時折突風が吹いて、びゅうっという音と窓ガラスががたがたと揺れる音がする。私は、この風がたてる音があまり好きではない。前触れのないそれは、安全な屋内にいても心臓に悪いからだ。
「こわいのかい?」
ぽつりと、穏やかな声で幸村が話かけてくる。外を見ていた私は首を動かして横にいる幸村を見た。読んでいた本に今度はそっとしおりを挟んで、静かに横に置く。

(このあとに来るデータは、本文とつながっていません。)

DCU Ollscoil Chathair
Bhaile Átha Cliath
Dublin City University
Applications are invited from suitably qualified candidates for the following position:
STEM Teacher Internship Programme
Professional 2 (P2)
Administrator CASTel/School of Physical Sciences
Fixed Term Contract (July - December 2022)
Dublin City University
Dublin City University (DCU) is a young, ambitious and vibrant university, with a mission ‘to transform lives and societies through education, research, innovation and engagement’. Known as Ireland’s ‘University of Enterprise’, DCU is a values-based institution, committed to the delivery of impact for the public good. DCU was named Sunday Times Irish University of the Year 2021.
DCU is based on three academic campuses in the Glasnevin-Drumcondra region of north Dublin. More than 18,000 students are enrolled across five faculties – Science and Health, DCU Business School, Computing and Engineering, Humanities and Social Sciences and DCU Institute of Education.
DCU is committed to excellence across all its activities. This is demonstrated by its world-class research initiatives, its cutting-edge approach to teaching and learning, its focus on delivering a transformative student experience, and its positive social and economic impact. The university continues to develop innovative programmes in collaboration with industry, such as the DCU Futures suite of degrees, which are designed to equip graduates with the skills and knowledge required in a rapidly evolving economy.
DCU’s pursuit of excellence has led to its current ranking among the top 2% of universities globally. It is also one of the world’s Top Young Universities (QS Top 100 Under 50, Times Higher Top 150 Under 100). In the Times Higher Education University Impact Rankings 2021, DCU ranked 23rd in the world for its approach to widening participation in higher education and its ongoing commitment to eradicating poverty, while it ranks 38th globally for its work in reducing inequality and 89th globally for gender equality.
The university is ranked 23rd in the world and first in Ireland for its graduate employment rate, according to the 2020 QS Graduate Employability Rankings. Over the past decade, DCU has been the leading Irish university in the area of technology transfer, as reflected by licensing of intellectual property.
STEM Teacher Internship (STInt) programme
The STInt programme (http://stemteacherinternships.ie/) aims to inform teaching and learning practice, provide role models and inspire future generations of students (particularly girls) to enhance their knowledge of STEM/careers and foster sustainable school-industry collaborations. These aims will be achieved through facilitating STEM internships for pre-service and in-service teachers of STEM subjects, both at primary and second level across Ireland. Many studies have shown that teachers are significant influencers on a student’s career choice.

「音がするたびに、はそっちを向くだろう?こわいのかなと思ってね」
「こわい…というか、ちょっと驚くかな…大丈夫かなぁって心配になる」
言い終えると同時にまたびゅうっと強風が吹いて、どこかでバケツのようなものが転がる音がした。あまり、心安らぐ音ではないのは確かだ。
「そうなんだ。…雷とかは平気なのかい?」
「雷は落ちたら驚くし、あまりガラガラピッシャン言ってると嫌だけど、雷そのものは別にこわくはないかな」
「みたいだね。前に練習中に雷が鳴っていた時よりも、今の方が不安そうな顔をしているよ」
くすくすと笑う幸村は別に私のことを馬鹿にしているわけではないのだろうけど、何となく恥ずかしくて私は少し不貞腐れる。その様子に気づいて、さらに小さな笑みを浮かべ、幸村が聞えるか聞えないかギリギリの大きさで「可愛いな」と吐息と共につぶやいた。それが聞こえてしまった私は、かぁっと顔が熱くなるのが分かる。そんな風に色っぽい声で呟かれてしまっては、言われた方はたまらない。
「もう、からかわないでよ…」
むくれた私が言うと、幸村はまた「ふふ」と笑って、ゆっくりと私の方に顔を向けてくる。穏やかな表情を浮かべ、僅かに伏せられた瞳が真っすぐとこちらに向けられる。
「からかってなんか、いないよ」
「だって、」
反論しようとしたけれど、彼の目が静かに閉じられたのを見て、私も言葉を噤んでしまった。何も言えずに見つめていると、ゆっくりと瞼が開かれて、同時に静かな声も発せられる。
「俺も、苦手なんだ」
「…え?」
「風の、音がね。何だか心がざわついて、ひどく落ち着かなくなってしまうんだ」
こんなに穏やかで落ち着いた口調で、落ち着かないのだと言われても、本当なのかどうか判断しづらい。けれど、この状況で嘘をつく意味もまた理解出来ないので、少なくとも幸村もこの風があまり好きでないのだろう、とだけ納得した。
「だから、」
囁くような、静かな声と共に、幸村の片手が差し出される。白くて、一見綺麗なその手は、実はラケットを持つととても強い力を発して、周りを圧倒してしまうことを、私はよく知っていた。
「手を、繋いでもらえないかな」
「て…?」
「そう、外が少し落ち着くまで、手を繋いでいて欲しいんだ」
言葉の意味が分からなくて、茫然とその手を見つめてしまう。綺麗で、でも私のそれより大きい手だ。細いけれど、テニスをするせいか、柔らかそうとは言えないような、手。
「……いいよ」
手を伸ばし、そっと繋いでみる。思ってた以上に、その体温は温かい。
幸村はふっと微笑んで、「ありがとう」と、包み込むように私の手を握った。
先ほどより強くなった鼓動のせいか、外の雨音や風が、あまり気にならなくなった。それよりも、自分の鼓動は幸村にばれてしまわないかという方が心配になってくる。
雨は一瞬弱まったかと思うと、また強く吹き付ける。
風も音をたてて吹き、窓を揺らす。次第に日が暮れていくはずなのに、もともと厚い雲で暗かったせいか、時間が進むのが遅くなっているのではないかと思う。
「早く、やむといいね」
外を見ながら私がそう言うと、幸村はふっと笑って、静かに窓の外を見つめながらつぶやいた。
「…そうだな」
遣らずの雨と、引きとめる手
本当は、俺の心をざわつかせるのは、台風ではないのだけれど。どうか、もう少しだけこのままで。